After reading this test:
http://www.lenstip.com/113.4-article-UV_filters_test_Description_of_the_results_and_summary.html
I have decided to pick up some hoya UV filters for myself ( and a few friends using crap filters)
The "Hoya 72 mm Pro1 Digital MC UV-0" seems nice, but I can't really figure out the meaning/significance of the "UV-0" designation.
My question is essentially if these two auctions are the same as they seem to be the best deals I can find:

[/size]http://www.ebay.com/itm/Brand-New-Hoya-77mm-Pro1-Digital-Pro1D-UV-Filter-UPC-0024066040206-/140928028350?pt=Camera_Filters&hash=item20cff70ebe
[/size]
[/size]http://www.ebay.com/itm/310586408000


----------



## brad-man (Mar 10, 2013)

I think most folks around here use B+W filters (myself included) and are less familiar with Hoyas. I read a very favorable article stating their HD line is of fine quality, and purchased one for my one and only EF-S lens, and it performs fine. Can't help with the rest of their line though...


----------



## Mt Spokane Photography (Mar 10, 2013)

I'd be a little careful buying filters on ebay. They are so easy to counterfit that there are tons of them being sold. 

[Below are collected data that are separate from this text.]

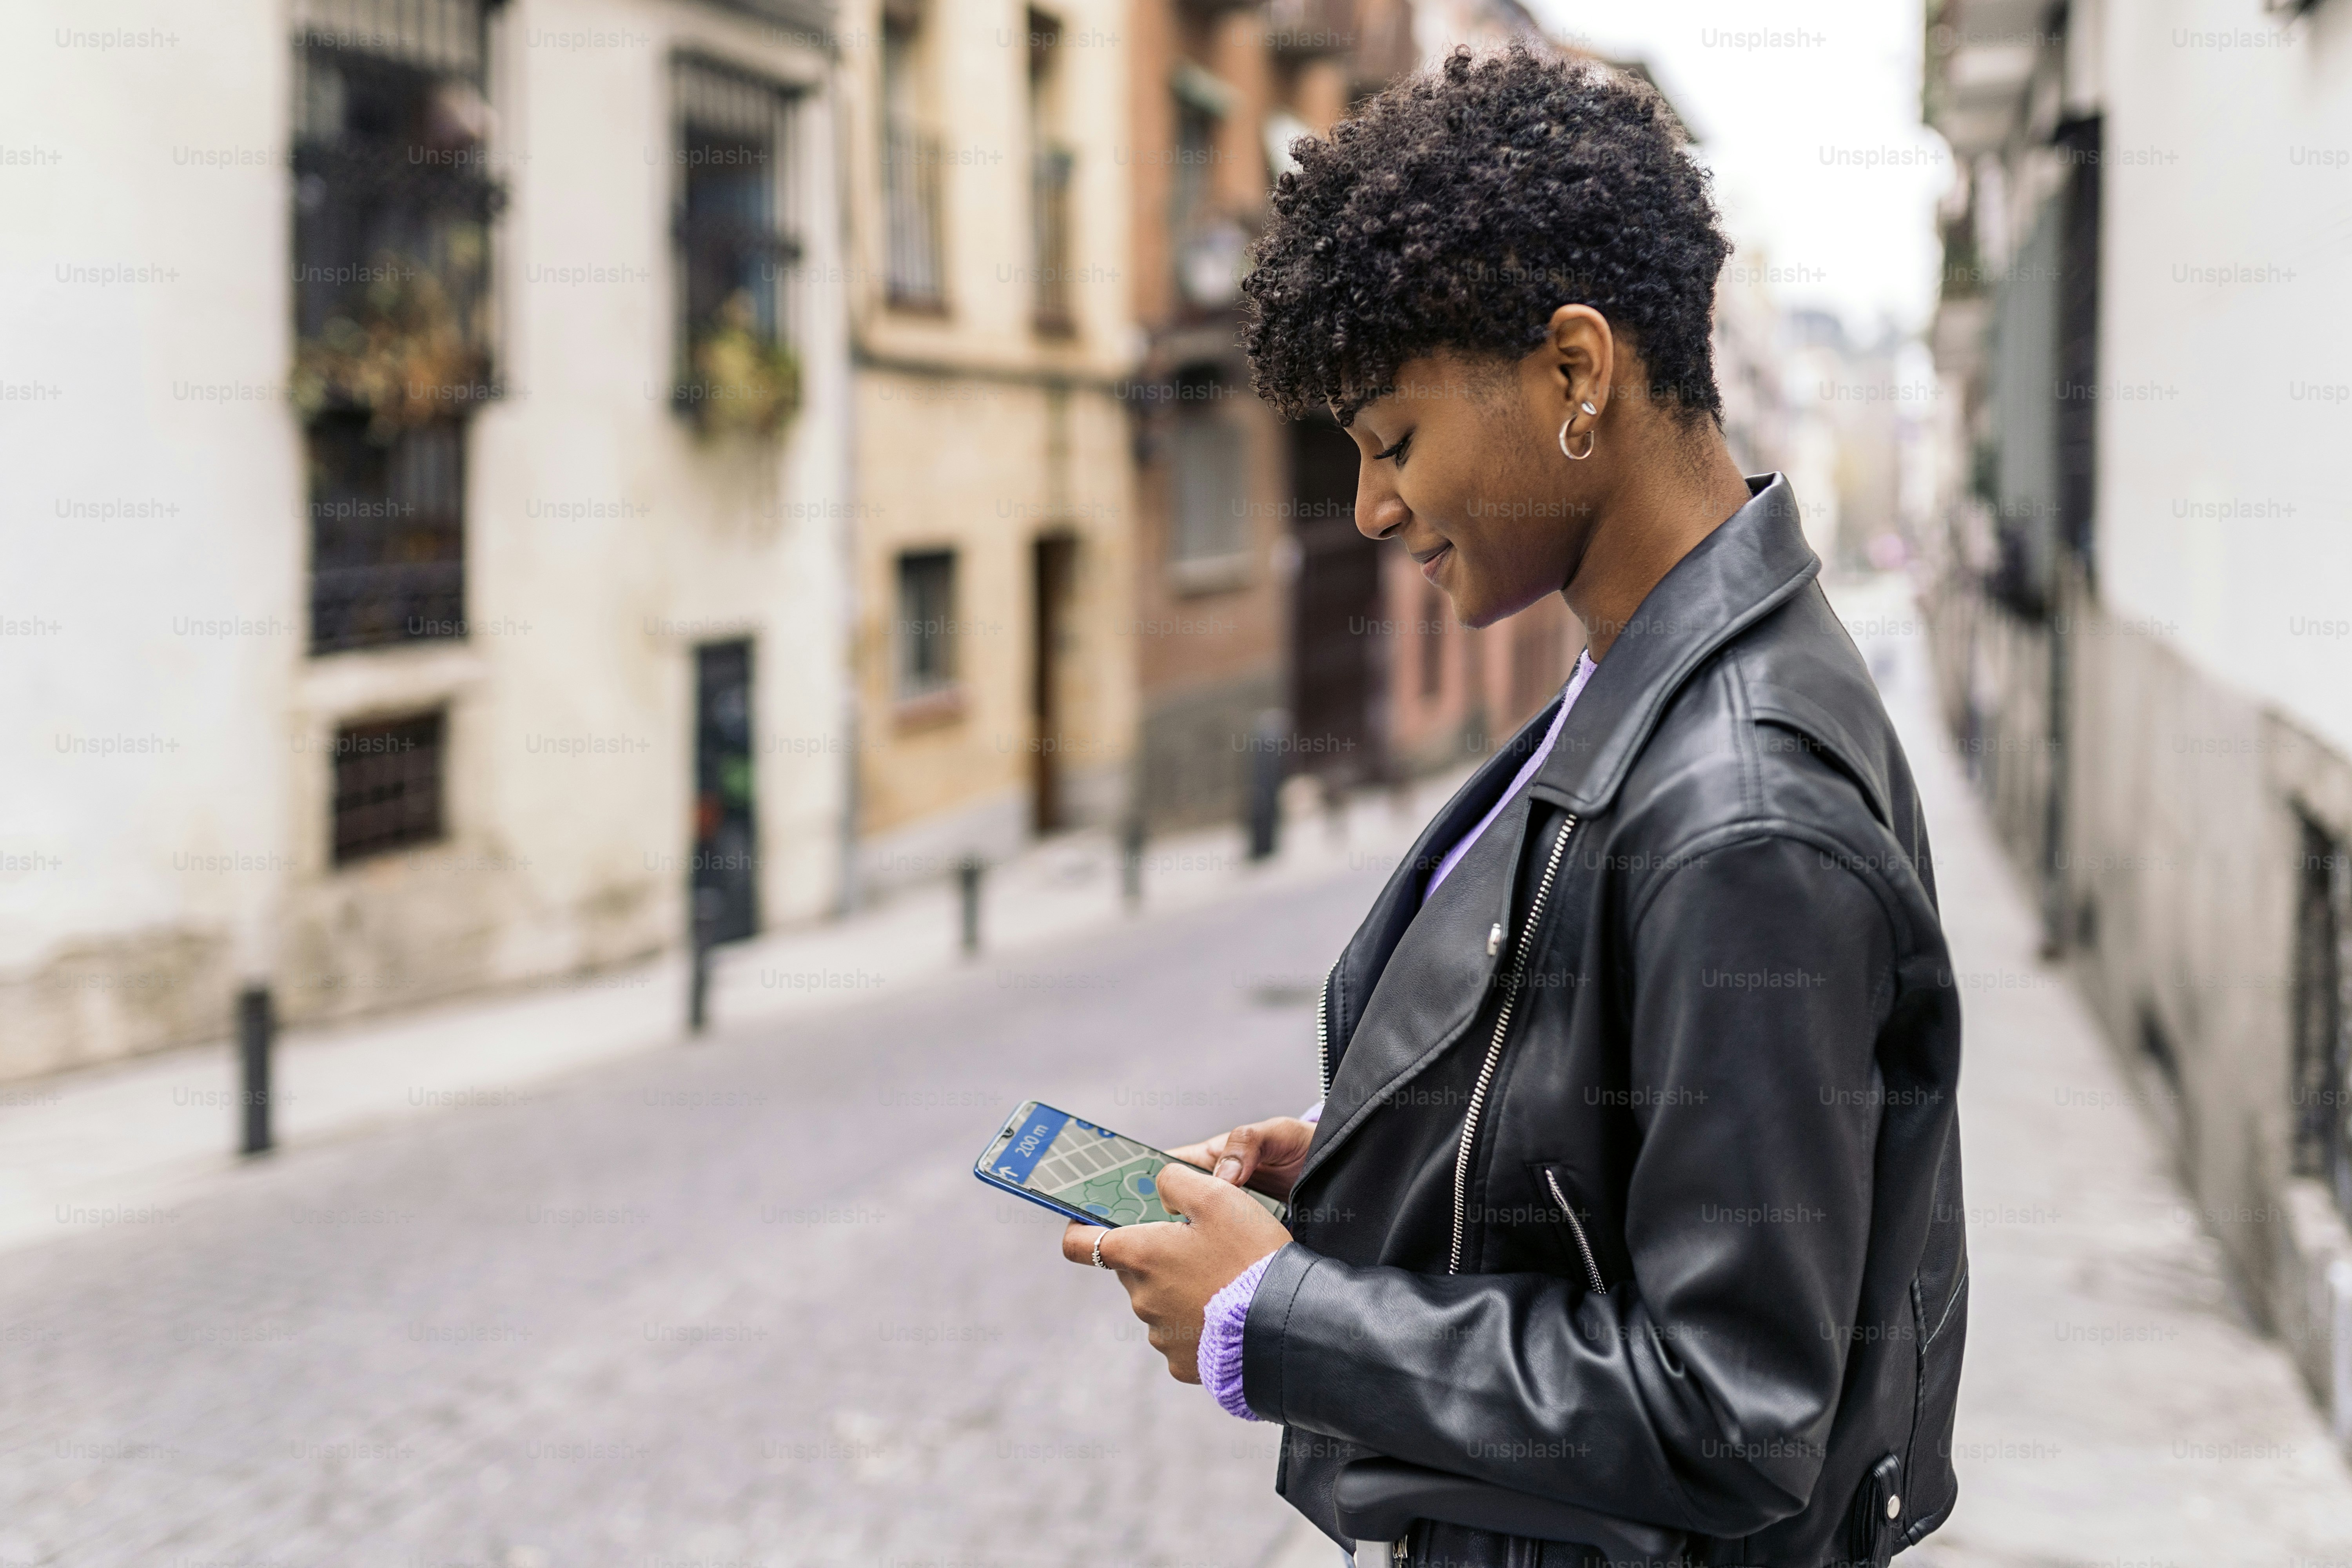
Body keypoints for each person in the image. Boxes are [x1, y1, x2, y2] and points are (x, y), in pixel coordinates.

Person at [1060, 44, 1965, 1568]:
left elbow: (1734, 1408)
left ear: (1574, 372)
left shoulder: (1744, 807)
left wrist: (1279, 1317)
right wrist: (1380, 1158)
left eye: (1395, 441)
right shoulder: (1655, 672)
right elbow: (1623, 1117)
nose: (1373, 508)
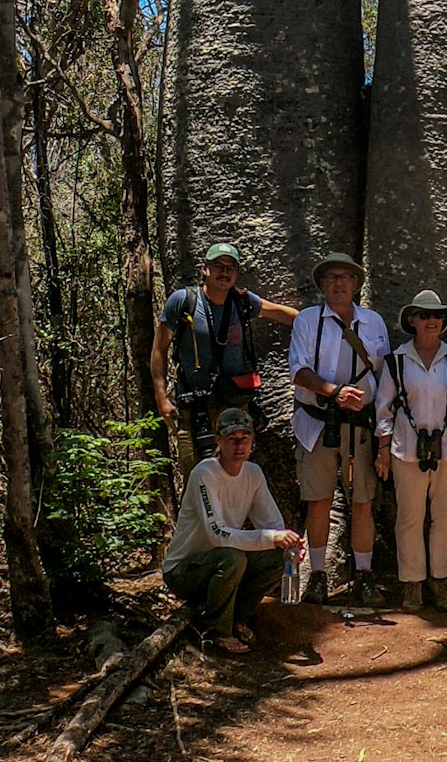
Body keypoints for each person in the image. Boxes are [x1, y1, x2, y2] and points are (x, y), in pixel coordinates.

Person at [289, 250, 391, 609]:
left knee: (362, 504)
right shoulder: (307, 320)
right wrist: (333, 392)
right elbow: (298, 370)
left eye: (345, 277)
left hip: (360, 428)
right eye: (331, 278)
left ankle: (363, 576)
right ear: (321, 285)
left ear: (356, 284)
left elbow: (386, 379)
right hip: (316, 425)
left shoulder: (374, 322)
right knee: (318, 502)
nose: (338, 284)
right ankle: (317, 577)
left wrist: (383, 433)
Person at [161, 406, 305, 654]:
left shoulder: (253, 473)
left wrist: (288, 544)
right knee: (232, 557)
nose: (239, 445)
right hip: (185, 571)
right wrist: (271, 537)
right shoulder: (204, 473)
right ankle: (216, 631)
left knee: (276, 556)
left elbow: (271, 524)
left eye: (244, 439)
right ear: (218, 440)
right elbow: (216, 534)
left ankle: (238, 618)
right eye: (232, 439)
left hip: (222, 564)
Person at [152, 242, 297, 479]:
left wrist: (323, 324)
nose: (225, 272)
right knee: (196, 479)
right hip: (193, 406)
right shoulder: (183, 301)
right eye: (218, 266)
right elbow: (159, 349)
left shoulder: (242, 301)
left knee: (235, 478)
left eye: (231, 268)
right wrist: (162, 399)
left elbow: (280, 313)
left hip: (235, 404)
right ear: (204, 269)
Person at [376, 288, 447, 612]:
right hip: (407, 451)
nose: (431, 321)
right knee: (409, 518)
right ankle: (412, 584)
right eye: (424, 315)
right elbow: (383, 409)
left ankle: (440, 579)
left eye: (436, 316)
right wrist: (383, 449)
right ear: (413, 321)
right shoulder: (397, 360)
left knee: (445, 519)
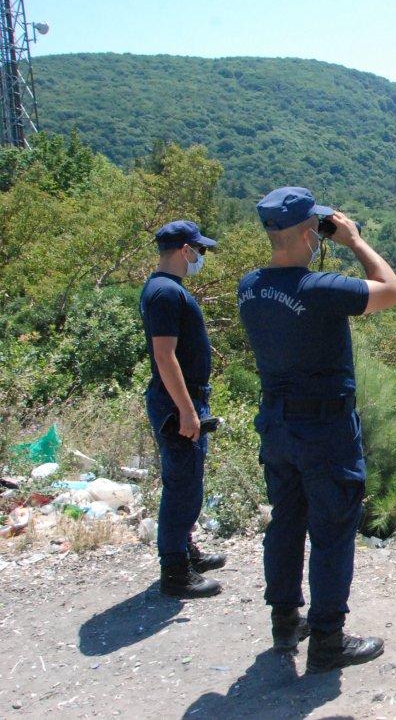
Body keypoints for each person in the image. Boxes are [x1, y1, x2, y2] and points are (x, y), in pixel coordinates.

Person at [238, 187, 396, 671]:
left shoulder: (248, 286)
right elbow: (392, 290)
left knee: (286, 522)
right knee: (332, 529)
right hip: (325, 426)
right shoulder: (320, 289)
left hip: (276, 423)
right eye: (316, 228)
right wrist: (353, 241)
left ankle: (286, 622)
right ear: (307, 232)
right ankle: (328, 639)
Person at [139, 220, 226, 599]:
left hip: (184, 397)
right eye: (199, 250)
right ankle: (175, 571)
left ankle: (184, 551)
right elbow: (164, 355)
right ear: (183, 250)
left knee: (188, 481)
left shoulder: (167, 289)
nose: (200, 256)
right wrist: (187, 411)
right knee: (182, 485)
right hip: (179, 401)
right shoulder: (164, 293)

You might be better off buying Quantaray, they are claimed to be currently produced by THK, same as Hoya (USA) and Kenko (Europe). 

THK is a acronym for Tokina, Hoya, Kenko and is the parent company.


----------



## eyeland (Mar 10, 2013)

Mt Spokane Photography said:


> I'd be a little careful buying filters on ebay. They are so easy to counterfit that there are tons of them being sold.


I see. That is frustrating as the prices of filters at my current location is as insane (almost) as memory cards.
I had good experiences with ebay in general seeing as most sellers provide full refunds if/when I complain that the product didn't live up to my expectations.
I guess it is very hard to determine with filters though..


----------



## Mt Spokane Photography (Mar 10, 2013)

Its difficult for a buyer to tell the counterfits, but they mostly counterfit B+W.

As long as the seller is not from China, your likely OK, most of the counterfits come from China.


----------



## eyeland (Mar 10, 2013)

well, the cheap ones I saw were from hong kong indeed 
I am usually happy with the stuff I get from china, but then again, they could just as well be very well functioning counterfits


----------



## eyeland (Mar 10, 2013)

On another note, the problem I am facing atm, is that at my current location (Israel) am I quite sure that alot of the stuff they sell here is bought from china anyways, so I could end up with counterfits even if bying in the local photo store...


----------



## bycostello (Mar 19, 2013)

UV 0 i think ..uv for well uv and 0 is that it don't block visible light as a ND would...


----------